Write out everything in the atrial fibrillation bleeding study below from "Among a total" down to "take oral anticoagulants.".

◆ Text for analysis ◆
◆ ◆ ◆ ◆

Predictors of Major Bleeding Among Working-Age Adults with Atrial Fibrillation: Evaluating the Effects of Potential Drug-drug Interactions and Switching from Warfarin to Non-vitamin K Oral Anticoagulants

Purpose

This study aims to evaluate the associations between switching from warfarin to non-vitamin K oral anticoagulants (NOACs), exposure to potential drug-drug interactions (DDIs), and major bleeding events in working-age adults with atrial fibrillation (AF).

Methods

We conducted a retrospective cohort study using the claims database of commercially insured working-age adults with AF from 2010 to 2015. Switchers were defined as patients who switched from warfarin to NOAC; non-switchers were defined as those who remained on warfarin. We developed novel methods to calculate the number and proportion of days with potential DDIs with NOAC/warfarin. Multivariate logistic regressions were utilized to evaluate the associations between switching to NOACs, exposure to potential DDIs, and major bleeding events.

Results

Among a total of 4126 patients with AF, we found a significantly lower number of potential DDIs and the average proportion of days with potential DDIs in switchers than non-switchers. The number of potential DDIs (AOR 1.14, 95% CI 1.02–1.27) and the HAS-BLED score (AOR 1.64, 95% CI 1.48–1.82) were significantly and positively associated with the likelihood of a major bleeding event. The proportion of days with potential DDIs was also significantly and positively associated with risk for bleeding (AOR 1.42, 95% CI 1.03, 1.96). We did not find significant associations between switching to NOACs and major bleeding events.

Conclusions

The number and duration of potential DDIs and patients’ comorbidity burden are important factors to consider in the management of bleeding risk in working-age AF adults who take oral anticoagulants.

◆ ◆ ◆ ◆

◆ Data under study ◆
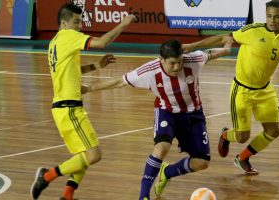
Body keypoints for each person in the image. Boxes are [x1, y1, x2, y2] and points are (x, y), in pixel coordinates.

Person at [182, 0, 279, 175]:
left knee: (273, 131)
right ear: (265, 15)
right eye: (269, 16)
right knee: (242, 136)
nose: (272, 20)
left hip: (265, 90)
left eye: (277, 17)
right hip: (242, 90)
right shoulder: (252, 31)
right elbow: (222, 38)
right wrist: (191, 46)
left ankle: (242, 158)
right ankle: (226, 134)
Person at [83, 39, 232, 200]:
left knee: (202, 163)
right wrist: (89, 88)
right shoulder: (149, 71)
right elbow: (119, 82)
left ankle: (166, 172)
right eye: (172, 63)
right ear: (161, 60)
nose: (177, 67)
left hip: (193, 114)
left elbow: (222, 50)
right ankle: (143, 196)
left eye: (180, 62)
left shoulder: (194, 59)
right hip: (166, 112)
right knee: (162, 147)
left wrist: (228, 44)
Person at [30, 3, 135, 200]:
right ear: (64, 23)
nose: (80, 26)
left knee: (84, 154)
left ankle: (67, 196)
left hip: (65, 107)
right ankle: (46, 176)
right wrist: (123, 24)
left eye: (80, 22)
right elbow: (103, 42)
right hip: (68, 108)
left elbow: (72, 70)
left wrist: (97, 65)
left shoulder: (55, 42)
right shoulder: (69, 36)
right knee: (93, 155)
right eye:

◆ ◆ ◆ ◆

◆ Result ◆
Among a total of 4126 patients with AF, we found a significantly lower number of potential DDIs and the average proportion of days with potential DDIs in switchers than non-switchers. The number of potential DDIs (AOR 1.14, 95% CI 1.02–1.27) and the HAS-BLED score (AOR 1.64, 95% CI 1.48–1.82) were significantly and positively associated with the likelihood of a major bleeding event. The proportion of days with potential DDIs was also significantly and positively associated with risk for bleeding (AOR 1.42, 95% CI 1.03, 1.96). We did not find significant associations between switching to NOACs and major bleeding events.

Conclusions

The number and duration of potential DDIs and patients’ comorbidity burden are important factors to consider in the management of bleeding risk in working-age AF adults who take oral anticoagulants.